Declining U.S. travel
Both Air Canada and WestJet have significantly promoted flights into the U.S. from Canada, Gradek said, because of the ease pre-clearance provides. The airlines also promote this benefit to American travellers, who can use pre-clearance to pass through customs more efficiently when returning home from international destinations like London or Tokyo.
“[Pre-clearance] for passengers arriving in congested airports in congested time frames is a winner,” said Gradek. “So WestJet was getting a significant volume of traffic out of California [for example], connecting in Calgary to their international services.”
Gradek added the same could be said for Air Canada’s flights to the U.S. from Toronto, Vancouver or Montreal, and that Hoekstra’s comments present a lot of risk to airlines looking to attract U.S. traffic. Even though the popularity of U.S. travel has decreased in Canada this year, Gradek said the major domestic airlines still see a lot of trips booked into the U.S.
U.S. Ambassador to Canada Pete Hoekstra addresses the Global Business Forum in Banff, Alta., on Thursday. (Jeff McIntosh/The Canadian Press)
On Friday, WestJet spokesperson Jen Booth said the U.S. remains a significant market for the airline.
“As Canada continues to be the largest source of travellers to the United States, pre-clearance continues to be advantageous and an important element for the facilitation of cross-border travellers for both Canada and the United States, by significantly reducing congestion at points of entry in the U.S.A.,” Booth said via email.

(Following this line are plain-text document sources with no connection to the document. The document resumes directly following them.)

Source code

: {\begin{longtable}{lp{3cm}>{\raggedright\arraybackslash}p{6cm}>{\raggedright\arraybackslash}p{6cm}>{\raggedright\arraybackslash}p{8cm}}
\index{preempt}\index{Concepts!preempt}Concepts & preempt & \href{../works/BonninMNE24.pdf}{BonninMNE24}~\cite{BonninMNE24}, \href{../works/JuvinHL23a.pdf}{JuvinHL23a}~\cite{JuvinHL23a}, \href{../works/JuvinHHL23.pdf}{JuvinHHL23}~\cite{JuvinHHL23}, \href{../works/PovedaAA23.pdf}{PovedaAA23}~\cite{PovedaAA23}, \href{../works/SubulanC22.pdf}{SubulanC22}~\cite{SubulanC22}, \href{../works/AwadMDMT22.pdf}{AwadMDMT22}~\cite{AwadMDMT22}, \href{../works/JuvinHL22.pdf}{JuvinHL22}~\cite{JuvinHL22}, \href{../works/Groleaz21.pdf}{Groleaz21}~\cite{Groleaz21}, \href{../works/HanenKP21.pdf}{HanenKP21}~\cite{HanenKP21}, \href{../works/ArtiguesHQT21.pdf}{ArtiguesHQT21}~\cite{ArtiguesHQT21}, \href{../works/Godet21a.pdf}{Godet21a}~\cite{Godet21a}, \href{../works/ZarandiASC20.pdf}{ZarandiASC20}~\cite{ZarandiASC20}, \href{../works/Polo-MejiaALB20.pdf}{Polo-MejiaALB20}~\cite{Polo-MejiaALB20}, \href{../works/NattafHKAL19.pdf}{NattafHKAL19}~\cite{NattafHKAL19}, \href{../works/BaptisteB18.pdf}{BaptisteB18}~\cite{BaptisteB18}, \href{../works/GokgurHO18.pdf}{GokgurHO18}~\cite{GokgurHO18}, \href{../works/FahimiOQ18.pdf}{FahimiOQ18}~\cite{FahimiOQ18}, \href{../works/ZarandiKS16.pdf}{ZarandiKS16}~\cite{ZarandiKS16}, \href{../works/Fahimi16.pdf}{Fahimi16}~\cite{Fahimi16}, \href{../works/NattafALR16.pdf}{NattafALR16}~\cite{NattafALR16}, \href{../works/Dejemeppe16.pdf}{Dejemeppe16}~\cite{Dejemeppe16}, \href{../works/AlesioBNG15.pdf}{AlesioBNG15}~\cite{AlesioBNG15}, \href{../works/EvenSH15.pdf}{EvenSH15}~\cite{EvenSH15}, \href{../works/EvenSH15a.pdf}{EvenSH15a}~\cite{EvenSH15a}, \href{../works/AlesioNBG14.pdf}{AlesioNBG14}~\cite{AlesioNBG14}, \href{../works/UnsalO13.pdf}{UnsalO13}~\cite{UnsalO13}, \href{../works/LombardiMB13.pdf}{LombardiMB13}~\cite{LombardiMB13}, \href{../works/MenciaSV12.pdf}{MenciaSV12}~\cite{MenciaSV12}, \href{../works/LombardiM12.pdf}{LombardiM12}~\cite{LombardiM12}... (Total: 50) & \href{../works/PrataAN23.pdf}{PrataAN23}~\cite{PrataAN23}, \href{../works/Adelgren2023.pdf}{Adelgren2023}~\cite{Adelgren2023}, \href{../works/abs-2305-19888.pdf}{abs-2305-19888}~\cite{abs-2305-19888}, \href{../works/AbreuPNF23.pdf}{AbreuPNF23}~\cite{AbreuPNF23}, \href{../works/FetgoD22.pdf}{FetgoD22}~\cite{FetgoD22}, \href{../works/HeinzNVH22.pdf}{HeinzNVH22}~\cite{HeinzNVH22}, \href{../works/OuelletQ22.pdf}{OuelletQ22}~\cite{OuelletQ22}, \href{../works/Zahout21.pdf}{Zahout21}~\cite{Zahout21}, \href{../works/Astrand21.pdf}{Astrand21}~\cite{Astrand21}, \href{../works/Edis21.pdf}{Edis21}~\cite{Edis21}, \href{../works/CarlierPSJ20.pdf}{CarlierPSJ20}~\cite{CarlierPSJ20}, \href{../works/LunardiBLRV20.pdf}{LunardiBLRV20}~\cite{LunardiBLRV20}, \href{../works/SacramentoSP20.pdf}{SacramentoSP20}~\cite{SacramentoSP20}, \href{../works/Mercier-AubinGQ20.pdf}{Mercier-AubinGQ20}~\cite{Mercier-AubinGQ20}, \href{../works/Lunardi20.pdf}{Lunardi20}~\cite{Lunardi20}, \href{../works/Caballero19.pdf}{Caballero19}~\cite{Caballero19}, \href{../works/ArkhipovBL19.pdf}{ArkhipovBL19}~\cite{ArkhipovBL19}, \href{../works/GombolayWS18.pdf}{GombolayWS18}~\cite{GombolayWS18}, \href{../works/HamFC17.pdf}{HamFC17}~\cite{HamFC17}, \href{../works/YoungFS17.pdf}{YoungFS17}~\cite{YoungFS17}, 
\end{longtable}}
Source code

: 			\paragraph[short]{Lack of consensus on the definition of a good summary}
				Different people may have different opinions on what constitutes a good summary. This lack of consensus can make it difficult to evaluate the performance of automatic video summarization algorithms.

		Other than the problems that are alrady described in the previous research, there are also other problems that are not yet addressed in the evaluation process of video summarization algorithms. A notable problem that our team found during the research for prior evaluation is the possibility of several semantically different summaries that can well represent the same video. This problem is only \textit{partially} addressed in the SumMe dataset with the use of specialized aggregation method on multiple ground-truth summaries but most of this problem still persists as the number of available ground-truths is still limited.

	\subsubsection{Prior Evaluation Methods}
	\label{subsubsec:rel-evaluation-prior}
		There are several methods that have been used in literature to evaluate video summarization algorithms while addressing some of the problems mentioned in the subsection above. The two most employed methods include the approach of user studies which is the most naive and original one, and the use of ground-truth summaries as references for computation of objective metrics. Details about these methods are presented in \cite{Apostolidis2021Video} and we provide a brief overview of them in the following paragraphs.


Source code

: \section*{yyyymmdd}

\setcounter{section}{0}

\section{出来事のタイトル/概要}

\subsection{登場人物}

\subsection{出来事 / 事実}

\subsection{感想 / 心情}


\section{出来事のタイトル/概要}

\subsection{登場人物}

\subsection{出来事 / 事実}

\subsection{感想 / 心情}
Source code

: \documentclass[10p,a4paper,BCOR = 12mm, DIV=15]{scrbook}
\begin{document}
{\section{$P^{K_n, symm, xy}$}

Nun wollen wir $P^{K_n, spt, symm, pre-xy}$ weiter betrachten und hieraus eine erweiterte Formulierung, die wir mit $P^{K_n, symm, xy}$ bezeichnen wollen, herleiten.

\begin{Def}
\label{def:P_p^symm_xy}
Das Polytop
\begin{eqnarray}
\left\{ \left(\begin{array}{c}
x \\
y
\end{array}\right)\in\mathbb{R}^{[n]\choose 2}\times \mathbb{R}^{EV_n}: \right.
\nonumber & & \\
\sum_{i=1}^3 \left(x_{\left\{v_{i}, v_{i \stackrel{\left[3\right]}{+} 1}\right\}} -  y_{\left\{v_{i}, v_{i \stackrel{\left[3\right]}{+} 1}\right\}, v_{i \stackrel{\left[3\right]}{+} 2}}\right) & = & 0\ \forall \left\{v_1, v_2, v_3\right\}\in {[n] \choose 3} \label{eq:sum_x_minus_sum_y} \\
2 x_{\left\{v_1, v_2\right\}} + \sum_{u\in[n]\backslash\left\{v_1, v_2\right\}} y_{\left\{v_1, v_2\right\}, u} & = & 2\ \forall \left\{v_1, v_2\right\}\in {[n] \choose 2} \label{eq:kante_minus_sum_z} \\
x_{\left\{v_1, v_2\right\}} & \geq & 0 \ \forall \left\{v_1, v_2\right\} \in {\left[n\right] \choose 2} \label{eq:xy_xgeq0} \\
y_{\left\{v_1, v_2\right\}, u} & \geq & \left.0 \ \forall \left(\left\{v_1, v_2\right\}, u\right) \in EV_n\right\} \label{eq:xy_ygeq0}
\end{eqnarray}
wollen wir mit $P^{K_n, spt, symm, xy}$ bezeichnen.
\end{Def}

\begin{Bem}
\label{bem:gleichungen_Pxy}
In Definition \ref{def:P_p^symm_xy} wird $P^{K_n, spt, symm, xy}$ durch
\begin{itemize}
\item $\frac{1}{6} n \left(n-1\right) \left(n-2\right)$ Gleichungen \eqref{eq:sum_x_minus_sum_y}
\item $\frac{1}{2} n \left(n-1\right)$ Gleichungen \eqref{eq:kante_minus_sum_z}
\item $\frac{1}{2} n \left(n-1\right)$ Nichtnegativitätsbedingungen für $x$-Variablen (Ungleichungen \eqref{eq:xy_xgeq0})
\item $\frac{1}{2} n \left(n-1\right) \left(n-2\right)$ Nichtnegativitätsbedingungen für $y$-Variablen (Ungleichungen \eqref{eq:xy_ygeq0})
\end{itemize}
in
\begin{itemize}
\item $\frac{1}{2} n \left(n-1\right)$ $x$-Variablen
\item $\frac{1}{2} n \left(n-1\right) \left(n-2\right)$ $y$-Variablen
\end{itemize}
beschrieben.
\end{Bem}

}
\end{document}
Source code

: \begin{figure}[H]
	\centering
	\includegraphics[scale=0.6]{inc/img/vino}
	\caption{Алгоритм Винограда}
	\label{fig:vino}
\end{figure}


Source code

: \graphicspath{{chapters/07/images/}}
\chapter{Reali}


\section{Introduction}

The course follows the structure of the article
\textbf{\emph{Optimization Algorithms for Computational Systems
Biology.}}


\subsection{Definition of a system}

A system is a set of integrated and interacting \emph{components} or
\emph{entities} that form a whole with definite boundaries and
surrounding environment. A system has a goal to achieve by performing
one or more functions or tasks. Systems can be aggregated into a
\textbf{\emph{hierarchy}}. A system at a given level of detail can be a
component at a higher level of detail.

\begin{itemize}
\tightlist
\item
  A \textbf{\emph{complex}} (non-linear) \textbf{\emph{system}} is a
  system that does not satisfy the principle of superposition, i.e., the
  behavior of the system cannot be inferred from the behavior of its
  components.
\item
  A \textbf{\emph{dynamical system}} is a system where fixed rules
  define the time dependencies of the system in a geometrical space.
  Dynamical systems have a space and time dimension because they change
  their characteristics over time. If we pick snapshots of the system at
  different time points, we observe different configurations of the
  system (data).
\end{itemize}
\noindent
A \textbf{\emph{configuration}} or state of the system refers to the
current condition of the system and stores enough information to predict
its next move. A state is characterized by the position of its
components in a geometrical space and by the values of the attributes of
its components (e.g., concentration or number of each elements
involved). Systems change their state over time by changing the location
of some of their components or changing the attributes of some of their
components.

U.S. expenses to run pre-clearance
Pre-clearance may take up substantial space in Canadian airports, but it’s the U.S. that primarily bears the cost of it through paying to staff the service.
Gradek said while it’s difficult to say with certainty exactly how much the U.S. economy financially gains from pre-clearance, it’s not hard to see the overall benefit to tourism.
“In principle, there is value, ad it doesn’t take much to figure out what that value is,” said Gradek. “People are making trips to Vegas or L.A. or New York, and doing those trips because of the convenience of pre-clearance.”
The finances of busy airports in Toronto, Vancouver and Montreal that see more U.S. flights will be hit harder if pre-clearance is lost, Gradek said. But he noted smaller airports in cities like Edmonton, Halifax and Winnipeg will still feel a significant impact if such a decision leads to more people forgoing U.S. travel.
While valuable real estate in Canadian airports would be opened up for other uses if pre-clearance is removed, the airports will at the same time likely lose revenue from a decline in U.S. travel.